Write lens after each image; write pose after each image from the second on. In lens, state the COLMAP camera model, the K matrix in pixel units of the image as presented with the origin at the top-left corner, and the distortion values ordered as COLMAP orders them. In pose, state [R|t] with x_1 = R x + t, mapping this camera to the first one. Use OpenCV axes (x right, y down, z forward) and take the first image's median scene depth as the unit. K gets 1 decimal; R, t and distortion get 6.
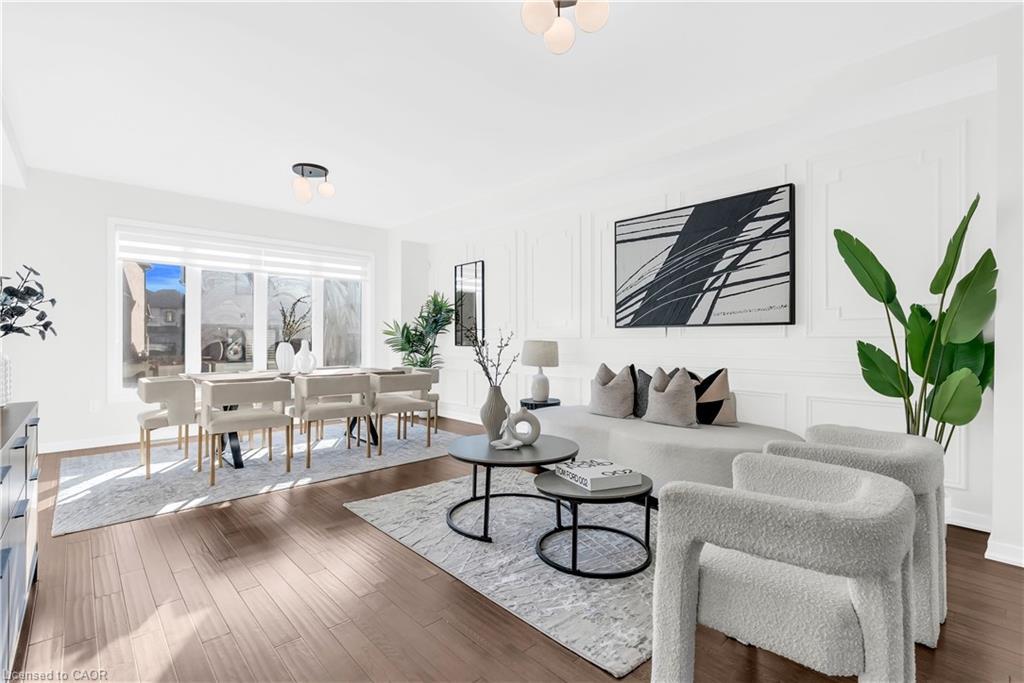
lens RADIAL K [[472.0, 0, 510.9], [0, 472.0, 337.2], [0, 0, 1]] dist [-0.000752, 0.000226]
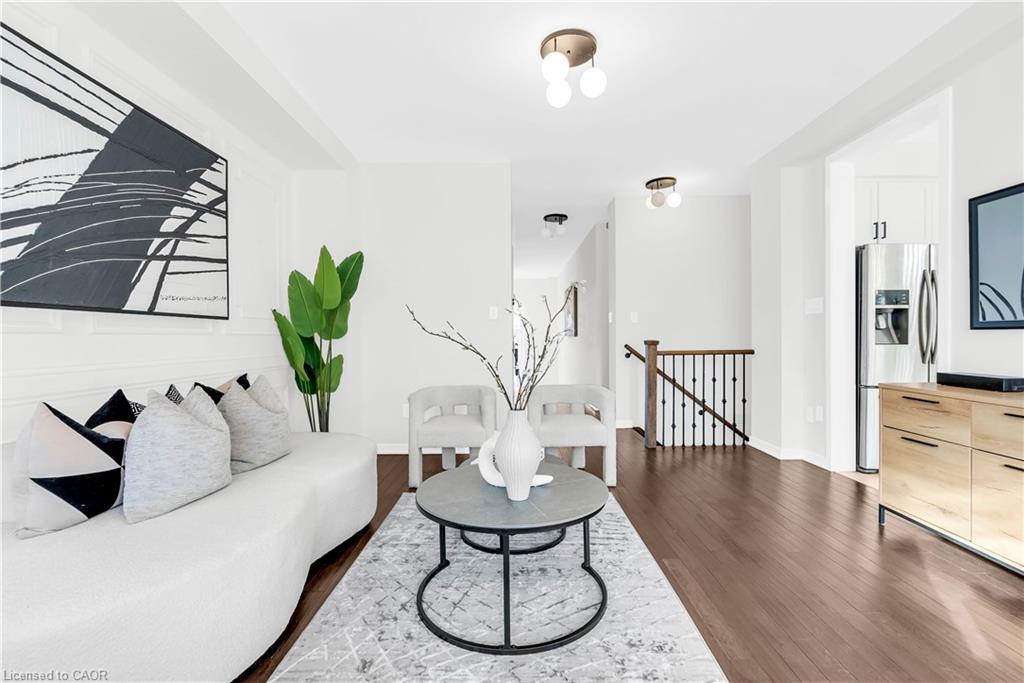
lens RADIAL K [[461.7, 0, 512.0], [0, 461.7, 341.5], [0, 0, 1]] dist [-0.005075, -0.000162]
pose [[-0.723028, -0.000308, 0.690819, -0.291870], [0.002195, 0.999994, 0.002744, 0.008846], [-0.690816, 0.003501, -0.723023, 0.952578]]
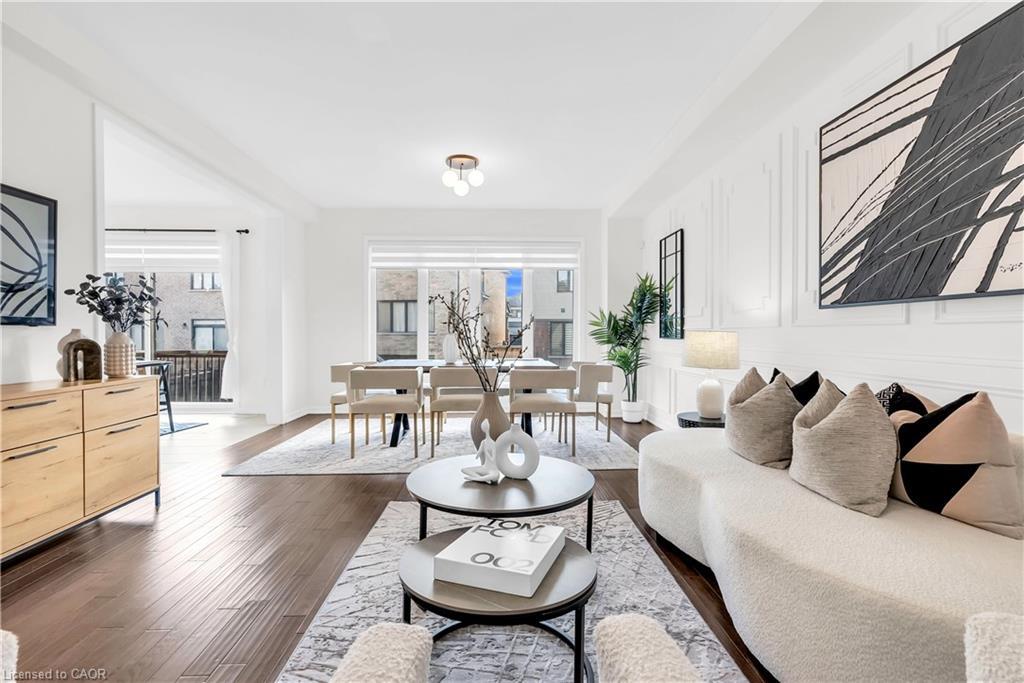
lens RADIAL K [[472.0, 0, 510.9], [0, 472.0, 337.2], [0, 0, 1]] dist [-0.000752, 0.000226]
pose [[0.758833, 0.005472, -0.651262, 0.312865], [0.003981, 0.999907, 0.013040, 0.006827], [0.651273, -0.012488, 0.758741, 0.303880]]
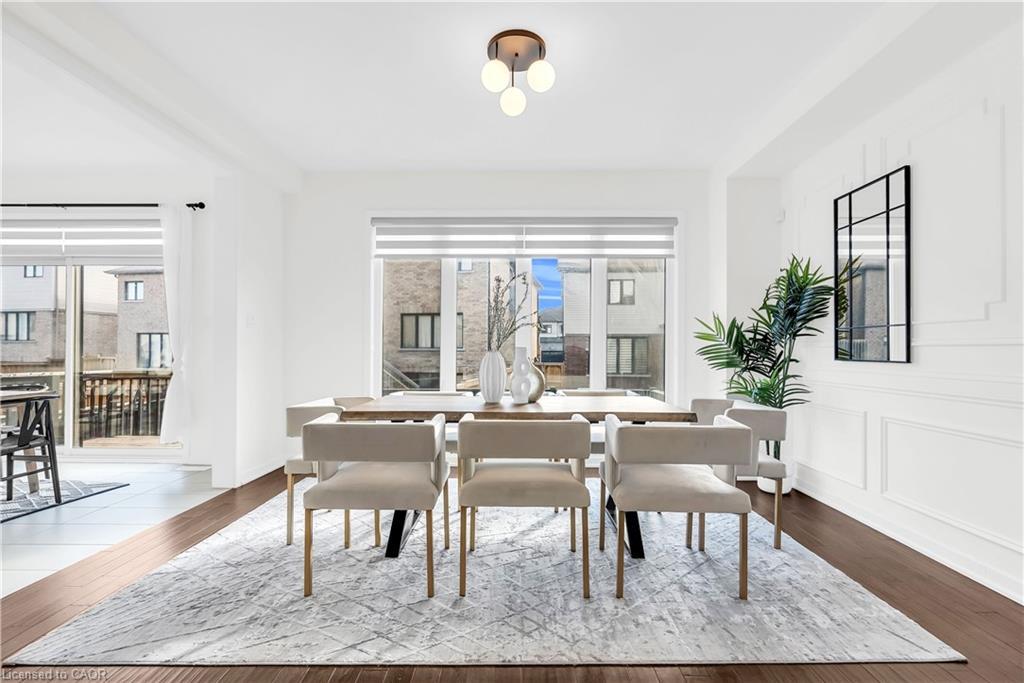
lens RADIAL K [[469.1, 0, 517.3], [0, 469.1, 345.9], [0, 0, 1]] dist [0.000242, 0.000382]
pose [[0.729571, -0.002430, -0.683901, -0.035338], [0.001350, 0.999997, -0.002113, 0.005196], [0.683904, 0.000619, 0.729572, 0.591131]]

━━━

- **EXERCISE**:
Edit the records above so that "top-left corner" becomes "upper-left corner", keeping every other line and character the same. Leave the pictures out.

- **FINISHED TASK**:
Write lens after each image; write pose after each image from the second on. In lens, state the COLMAP camera model, the K matrix in pixel units of the image as presented with the origin at the upper-left corner, and the distortion values ordered as COLMAP orders them. In pose, state [R|t] with x_1 = R x + t, mapping this camera to the first one. Use OpenCV axes (x right, y down, z forward) and take the first image's median scene depth as the unit. K gets 1 decimal; R, t and distortion get 6.
lens RADIAL K [[472.0, 0, 510.9], [0, 472.0, 337.2], [0, 0, 1]] dist [-0.000752, 0.000226]
lens RADIAL K [[461.7, 0, 512.0], [0, 461.7, 341.5], [0, 0, 1]] dist [-0.005075, -0.000162]
pose [[-0.723028, -0.000308, 0.690819, -0.291870], [0.002195, 0.999994, 0.002744, 0.008846], [-0.690816, 0.003501, -0.723023, 0.952578]]
lens RADIAL K [[472.0, 0, 510.9], [0, 472.0, 337.2], [0, 0, 1]] dist [-0.000752, 0.000226]
pose [[0.758833, 0.005472, -0.651262, 0.312865], [0.003981, 0.999907, 0.013040, 0.006827], [0.651273, -0.012488, 0.758741, 0.303880]]
lens RADIAL K [[469.1, 0, 517.3], [0, 469.1, 345.9], [0, 0, 1]] dist [0.000242, 0.000382]
pose [[0.729571, -0.002430, -0.683901, -0.035338], [0.001350, 0.999997, -0.002113, 0.005196], [0.683904, 0.000619, 0.729572, 0.591131]]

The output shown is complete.